La collecte, l’analyse et le traitement de tant de données d’utilisation amènent beaucoup d’usagers à se méfier de l’intrusion dans leur vie numérique privée. Pour autant, Talel Abdessalem se veut rassurant : « big data ne veut pas dire big brother, il s’agit avant tout de mieux servir l’utilisateur ». Ainsi, le travail effectué en collaboration avec le groupe BPCE vise-t-il à assister le client dans la prévention du risque de surendettement. « Nous travaillons sur la problématique du surendettement, qui fait partie des objectifs de la Charte de l’inclusion bancaire et de prévention de surendettement. L’enjeu pour nous étant de pouvoir prédire de la façon la plus précise possible ce risque, au minimum six mois avant que cela se produise » poursuit le chercheur. Six mois, car passé ce délai, il est souvent trop tard pour pouvoir aider le client. Compte tenu du volume de données, il est ici question de développer un modèle de prédiction en un minimum de temps et pouvoir le recalculer de façon régulière pour tenir compte des nouvelles données. Habituellement, c’est un historique de données sur deux ans qui est utilisé, ce qui représente un volume de données non négligeable pour des banques telles que les Banques Populaires ou la Caisse d’Epargne. Il s’agit donc d’un service permettant l’accompagnement des clients en situation de fragilité financière. « Aujourd’hui la satisfaction de l’usager est la clé : si le service qui lui est offert n’est pas assez performant à ses yeux, ou injustement intrusif, il s’en détourne et peut partir ailleurs facilement, ce qui peut constituer une énorme perte pour l’entreprise» conclut Talel Abdessalem.

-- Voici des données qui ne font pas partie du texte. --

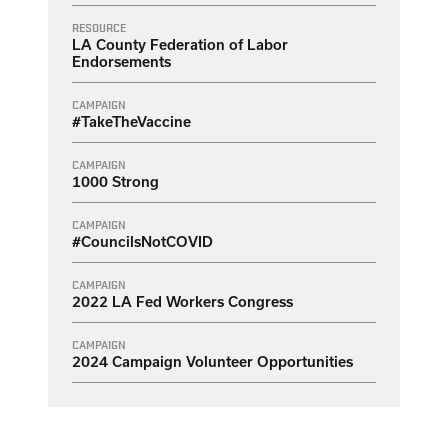
RESOURCE
LA County Federation of Labor
Endorsements
CAMPAIGN
#TakeTheVaccine
CAMPAIGN
1000 Strong
CAMPAIGN
#CouncilsNotCOVID
CAMPAIGN
2022 LA Fed Workers Congress
CAMPAIGN
2024 Campaign Volunteer Opportunities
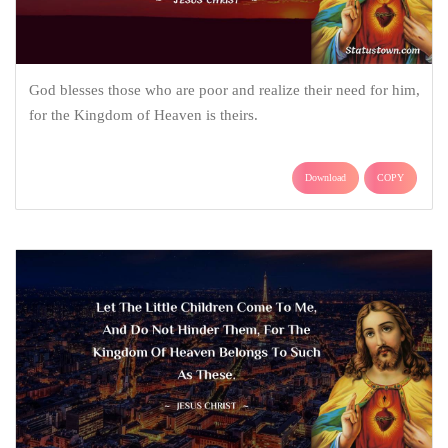
God blesses those who are poor and realize their need for him,
for the Kingdom of Heaven is theirs.
Download
COPY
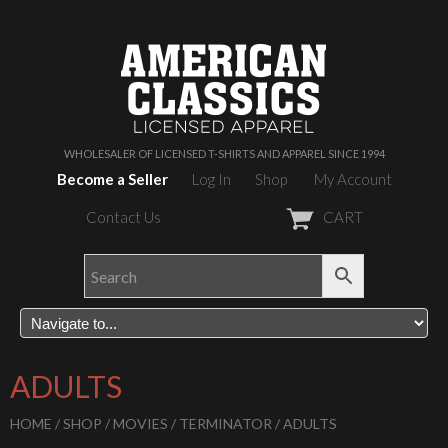
WHOLESALER OF LICENSED T-SHIRTS AND APPAREL SINCE 1994
Become a Seller
Log In
Shop
My Account
Contact Us
CART
ADULTS
HOME
/
SHOP
/
MOVIES
/
TERMINATOR
/ ADULTS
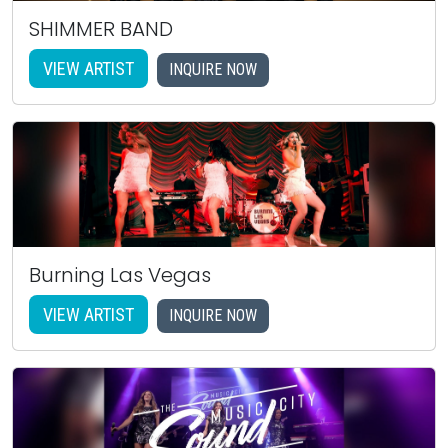
SHIMMER BAND
VIEW ARTIST
INQUIRE NOW
Burning Las Vegas
VIEW ARTIST
INQUIRE NOW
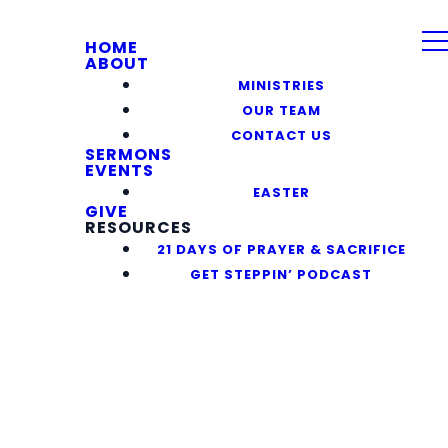
HOME
ABOUT
MINISTRIES
OUR TEAM
CONTACT US
SERMONS
EVENTS
EASTER
GIVE
RESOURCES
21 DAYS OF PRAYER & SACRIFICE
GET STEPPIN’ PODCAST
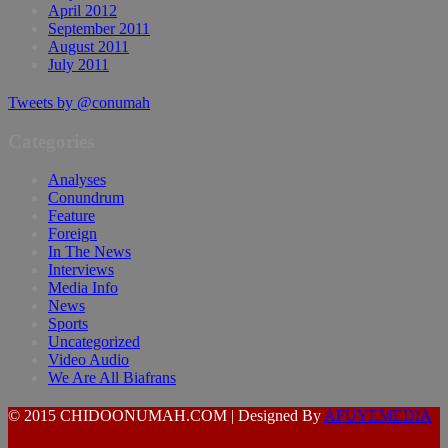
April 2012
September 2011
August 2011
July 2011
Tweets by @conumah
Categories
Analyses
Conundrum
Feature
Foreign
In The News
Interviews
Media Info
News
Sports
Uncategorized
Video Audio
We Are All Biafrans
© 2015 CHIDOONUMAH.COM | Designed By
AFUYEMEDIA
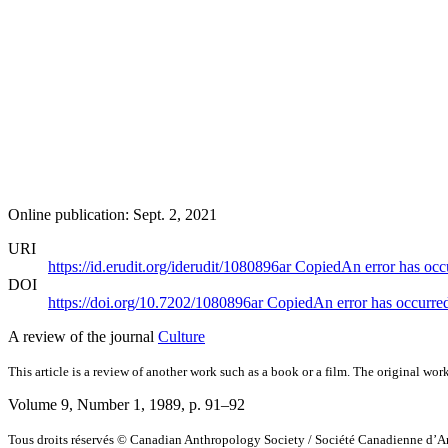
Online publication: Sept. 2, 2021
URI
https://id.erudit.org/iderudit/1080896ar
Copied
An error has occ
DOI
https://doi.org/10.7202/1080896ar
Copied
An error has occurre
A review of the journal
Culture
This article is a review of another work such as a book or a film. The original work
Volume 9, Number 1, 1989
, p. 91–92
Tous droits réservés © Canadian Anthropology Society / Société Canadienne d’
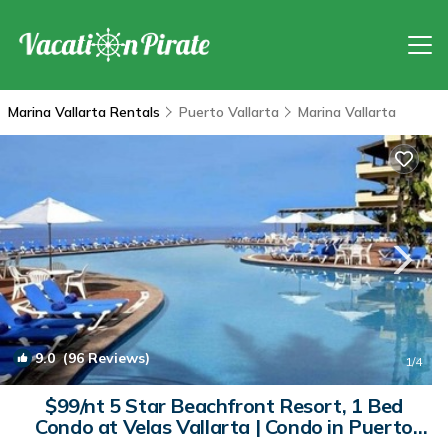
Marina Vallarta Rentals
Puerto Vallarta
Marina Vallarta
9.0
(96 Reviews)
1
/4
$99/nt 5 Star Beachfront Resort, 1 Bed
Condo at Velas Vallarta | Condo in Puerto
Vallarta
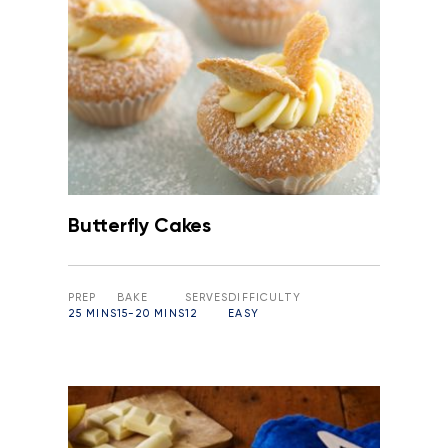
Butterfly Cakes
PREP
BAKE
SERVES
DIFFICULTY
25 MINS
15-20 MINS
12
EASY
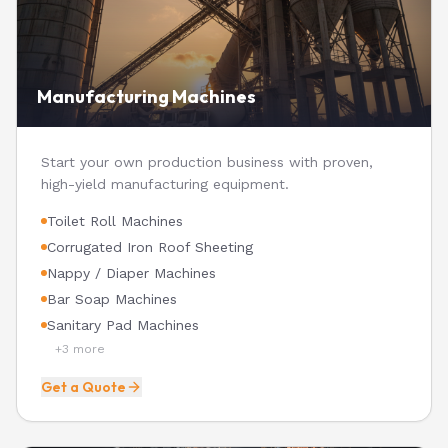
Manufacturing Machines
Start your own production business with proven,
high-yield manufacturing equipment.
Toilet Roll Machines
Corrugated Iron Roof Sheeting
Nappy / Diaper Machines
Bar Soap Machines
Sanitary Pad Machines
+
3
more
Get a Quote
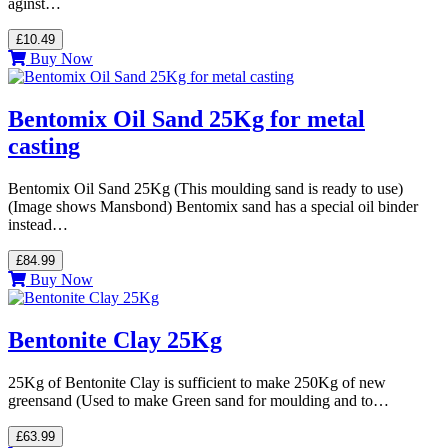
aginst…
£10.49
Buy Now
Bentomix Oil Sand 25Kg for metal
casting
Bentomix Oil Sand 25Kg (This moulding sand is ready to use)
(Image shows Mansbond) Bentomix sand has a special oil binder
instead…
£84.99
Buy Now
Bentonite Clay 25Kg
25Kg of Bentonite Clay is sufficient to make 250Kg of new
greensand (Used to make Green sand for moulding and to…
£63.99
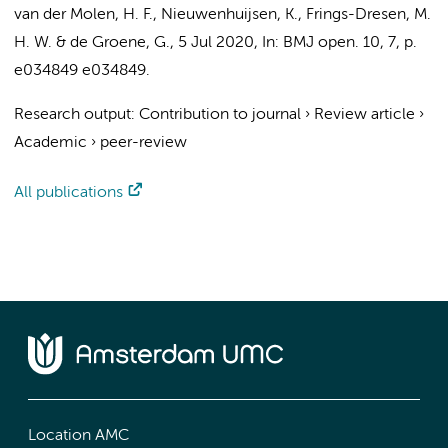
van der Molen, H. F.
,
Nieuwenhuijsen, K.
,
Frings-Dresen, M.
H. W.
&
de Groene, G.
,
5 Jul 2020
,
In:
BMJ open.
10
,
7
,
p.
e034849
e034849.
Research output
:
Contribution to journal
›
Review article
›
Academic
›
peer-review
All publications
Location AMC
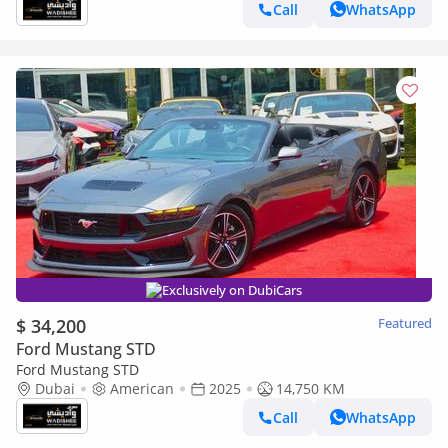
Call
WhatsApp
Exclusively on DubiCars
$ 34,200
Featured
Ford Mustang STD
Ford Mustang STD
Dubai
American
2025
14,750 KM
Call
WhatsApp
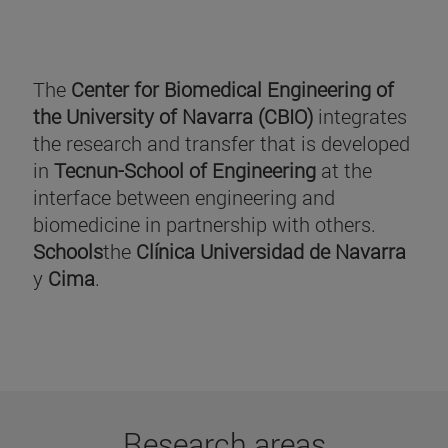
The
Center for Biomedical Engineering of
the University of Navarra (CBIO)
integrates
the research and transfer that is developed
in
Tecnun-School of Engineering
at the
interface between engineering and
biomedicine in partnership with others.
Schools
the
Clínica Universidad de Navarra
y
Cima
.
Research areas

La chaire Big Data & Market Insights en bref
La chaire Big Data & Market Insights est portée par le Professeur Talel Abdessalem de Télécom ParisTech avec une équipe d’enseignants-chercheurs de Télécom ParisTech et de Télécom École de Management. Elle est financée par Deloitte, Groupe BPCE, Groupe Rocher et SNCF. Elle a pour objectif s’attaquer à des problématiques clés dans le domaine de la gestion et l’analyse de données big data.